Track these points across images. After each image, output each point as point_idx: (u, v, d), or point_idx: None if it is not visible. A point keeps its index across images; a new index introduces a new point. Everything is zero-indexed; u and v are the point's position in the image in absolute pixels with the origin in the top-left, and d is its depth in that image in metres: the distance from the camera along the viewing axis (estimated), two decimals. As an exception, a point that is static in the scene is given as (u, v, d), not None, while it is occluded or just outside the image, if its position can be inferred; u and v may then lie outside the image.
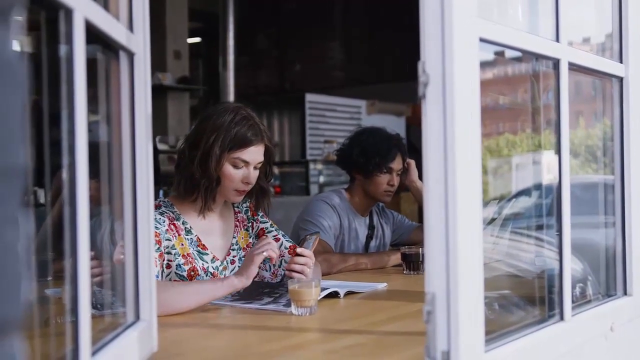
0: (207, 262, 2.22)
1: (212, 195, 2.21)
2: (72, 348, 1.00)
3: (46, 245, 1.58)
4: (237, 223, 2.38)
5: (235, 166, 2.19)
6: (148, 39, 1.40)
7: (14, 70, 0.56)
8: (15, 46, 0.58)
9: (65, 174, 1.02)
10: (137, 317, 1.36)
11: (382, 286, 2.35)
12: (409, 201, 6.39)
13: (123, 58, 1.34)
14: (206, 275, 2.20)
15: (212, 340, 1.67)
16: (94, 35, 1.11)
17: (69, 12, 0.99)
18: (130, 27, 1.35)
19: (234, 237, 2.35)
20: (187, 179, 2.19)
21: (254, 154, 2.20)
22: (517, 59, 1.75)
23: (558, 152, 1.53)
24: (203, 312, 1.95)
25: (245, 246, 2.36)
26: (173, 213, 2.21)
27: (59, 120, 1.02)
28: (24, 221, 0.58)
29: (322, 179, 7.53)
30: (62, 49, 1.01)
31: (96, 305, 1.34)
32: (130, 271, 1.36)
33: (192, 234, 2.22)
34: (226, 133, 2.15)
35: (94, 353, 1.08)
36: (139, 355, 1.31)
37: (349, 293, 2.17)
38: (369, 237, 3.14)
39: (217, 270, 2.24)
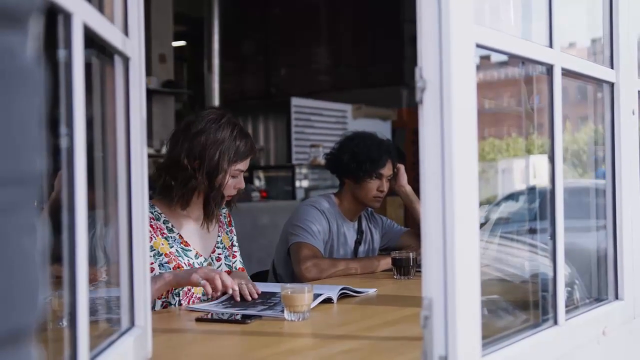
0: (191, 258, 2.28)
1: (220, 206, 2.34)
2: (70, 354, 0.99)
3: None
4: (221, 224, 2.46)
5: (233, 176, 2.30)
6: (143, 44, 1.39)
7: (32, 77, 0.55)
8: (33, 52, 0.57)
9: (63, 179, 1.01)
10: (132, 323, 1.35)
11: (372, 291, 2.35)
12: (394, 205, 6.40)
13: (118, 62, 1.33)
14: None
15: (205, 347, 1.66)
16: (90, 39, 1.10)
17: (68, 17, 0.98)
18: (126, 31, 1.34)
19: (219, 236, 2.43)
20: (190, 191, 2.26)
21: (248, 162, 2.35)
22: (503, 64, 1.76)
23: (551, 156, 1.54)
24: (197, 319, 1.94)
25: (228, 246, 2.45)
26: (152, 213, 2.23)
27: (56, 125, 1.02)
28: (39, 228, 0.58)
29: (308, 183, 7.52)
30: (61, 53, 1.00)
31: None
32: (125, 278, 1.35)
33: (174, 232, 2.28)
34: (230, 148, 2.26)
35: (91, 359, 1.07)
36: (134, 362, 1.31)
37: (342, 295, 2.18)
38: (358, 242, 3.14)
39: (202, 266, 2.30)
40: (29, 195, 0.56)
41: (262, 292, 2.19)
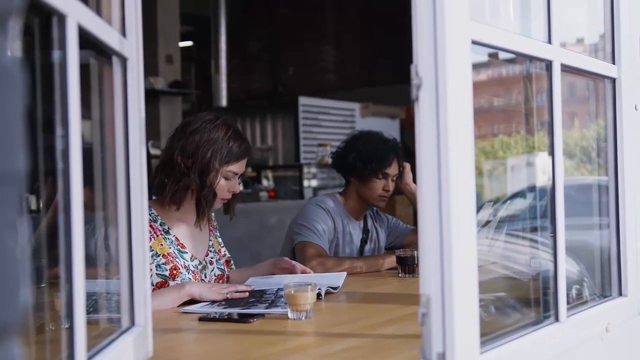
0: (187, 260, 2.31)
1: (211, 206, 2.33)
2: (68, 354, 1.00)
3: (40, 251, 1.58)
4: (211, 228, 2.50)
5: (226, 178, 2.31)
6: (141, 44, 1.40)
7: (13, 76, 0.56)
8: (13, 52, 0.58)
9: (59, 180, 1.01)
10: (133, 322, 1.36)
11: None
12: (403, 204, 6.39)
13: (116, 63, 1.33)
14: (188, 273, 2.28)
15: (207, 346, 1.66)
16: (86, 40, 1.11)
17: (62, 18, 0.99)
18: (123, 32, 1.35)
19: (210, 240, 2.46)
20: (182, 189, 2.28)
21: (243, 166, 2.35)
22: (510, 61, 1.76)
23: (551, 153, 1.53)
24: (199, 318, 1.95)
25: (217, 250, 2.48)
26: (150, 215, 2.25)
27: (51, 126, 1.02)
28: (22, 226, 0.58)
29: (316, 182, 7.52)
30: (55, 54, 1.00)
31: (88, 310, 1.33)
32: (125, 277, 1.36)
33: (170, 234, 2.31)
34: (222, 148, 2.27)
35: (89, 358, 1.07)
36: (135, 361, 1.31)
37: (329, 292, 2.22)
38: (364, 241, 3.14)
39: (197, 269, 2.34)
40: (10, 193, 0.57)
41: (254, 290, 2.21)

> [What to work on]:
In the entries above, the lines from the one bearing "22: (517, 59, 1.75)" up to and including the one bearing "38: (369, 237, 3.14)" should be transcribed exactly; no other line is wanted.

> [Answer for this exercise]:
22: (517, 59, 1.75)
23: (558, 152, 1.53)
24: (203, 312, 1.95)
25: (245, 246, 2.36)
26: (173, 213, 2.21)
27: (59, 120, 1.02)
28: (24, 221, 0.58)
29: (322, 179, 7.53)
30: (62, 49, 1.01)
31: (96, 305, 1.34)
32: (130, 271, 1.36)
33: (192, 234, 2.22)
34: (226, 133, 2.15)
35: (94, 353, 1.08)
36: (139, 355, 1.31)
37: (349, 293, 2.17)
38: (369, 237, 3.14)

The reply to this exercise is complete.